READ Song of Solomon 1:5-6

As a young man, things were not always easy. I was raised to do what was right, but I found myself being tempted time and time again. Each moment I fell into temptation, my mind raced through many different scenarios where I would never sin again. I would bargain with God, and try to convince him I was a really good guy. I would put myself in time out, and tell the Lord how sorry I was. I did not know anything about His Mercy and Grace.

But, I think the start of this story should be when I was eight years old. My three cousins were living with us, and there were extra mattresses everywhere. Just before going to bed, I was frightened into reading a little “how to get saved” book in order to break free from the tightening grip of fear. You see, that afternoon my gracious aunt, who I respected dearly, had told me I was probably not saved and therefore destined for hell. Now you might think that is heavy for a young person, but it was a wakeup call that hit my gut, shot through my spine, and slammed into my mind like a shocking electric volt. I was scared about where I might spend eternity.

So, what to do with my newfound dilemma? Since I was destined for hell, I frantically searched for something to alleviate the pressure. In my search, I found a small track that looked like a miniature Bible, which shared the simple gospel message. I opened it and read it three times. Each time I did, I would say the sinner’s prayer until I was confident, I was saved (I said it a few extra times in case God had not heard). Then at the end of the day, when my aunt was tucking us all in, I confidently declared that I was saved, and I restfully laid my head upon the pillow, completely free of fear, or so I thought. Eventually the fear came back again.

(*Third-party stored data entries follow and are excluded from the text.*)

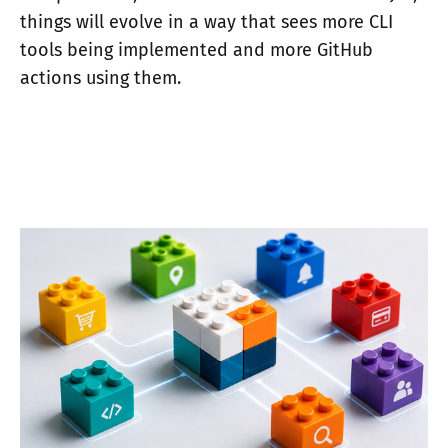
things will evolve in a way that sees more CLI
tools being implemented and more GitHub
actions using them.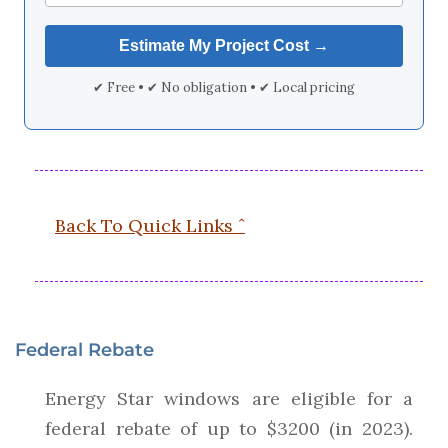
✔ Free • ✔ No obligation • ✔ Local pricing
Back To Quick Links ˆ
Federal Rebate
Energy Star windows are eligible for a
federal rebate of up to $3200 (in 2023).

Years later, my father, who was the pastor of our small fellowship, was getting ready to baptize some of the new believers during our summer camping trip at the ocean. Wanting to prove that I was a good Christian, I asked my father to baptize me. Wisely, he asked me why I wanted to be baptized. I don’t remember what I said, but it was enough for him to pronounce, “I don’t think you really know what is happening, but I will baptize you, however, you may want to get re-baptized when you are older”. So, on that cloudy afternoon, on a cold and windy beach on the New Jersey shore, I was officially baptized and came out of the water a…well, I actually did not feel any different. And then I lied. I mentioned that a crab had pinched me on my toe (I think other folks being baptized also had been pinched by a crab so I wanted to join in with the crowd). Then, I was devastated because I thought, after being baptized, I would never sin again. Now here I was sinning. And worse, I also thought I would have to get re-baptized, because I had just sinned. I was certain that God did not like me anymore. Remorsefully, on the walk back to the cars, along the sandy beach, I went to my father, confessed my sin, and asked that he rebaptism me. Of course he did not. Eventually, I lost that fearful feeling, but then it came back years later.

Now as a young man (we are picking up the story again, hopefully you understand the backdrop), I was struggling in a certain area of temptation, called up my friend, for the 100th time, and confessed my sin to him once again. I told him how I was dramatically sorry, intensely repentant, and apologetically determined to never do it again. Furthermore, I had informed him how I had renegotiated with God, and He had let me back into the Kingdom, because I had assured Him that I would never, under any circumstances, do that sin again.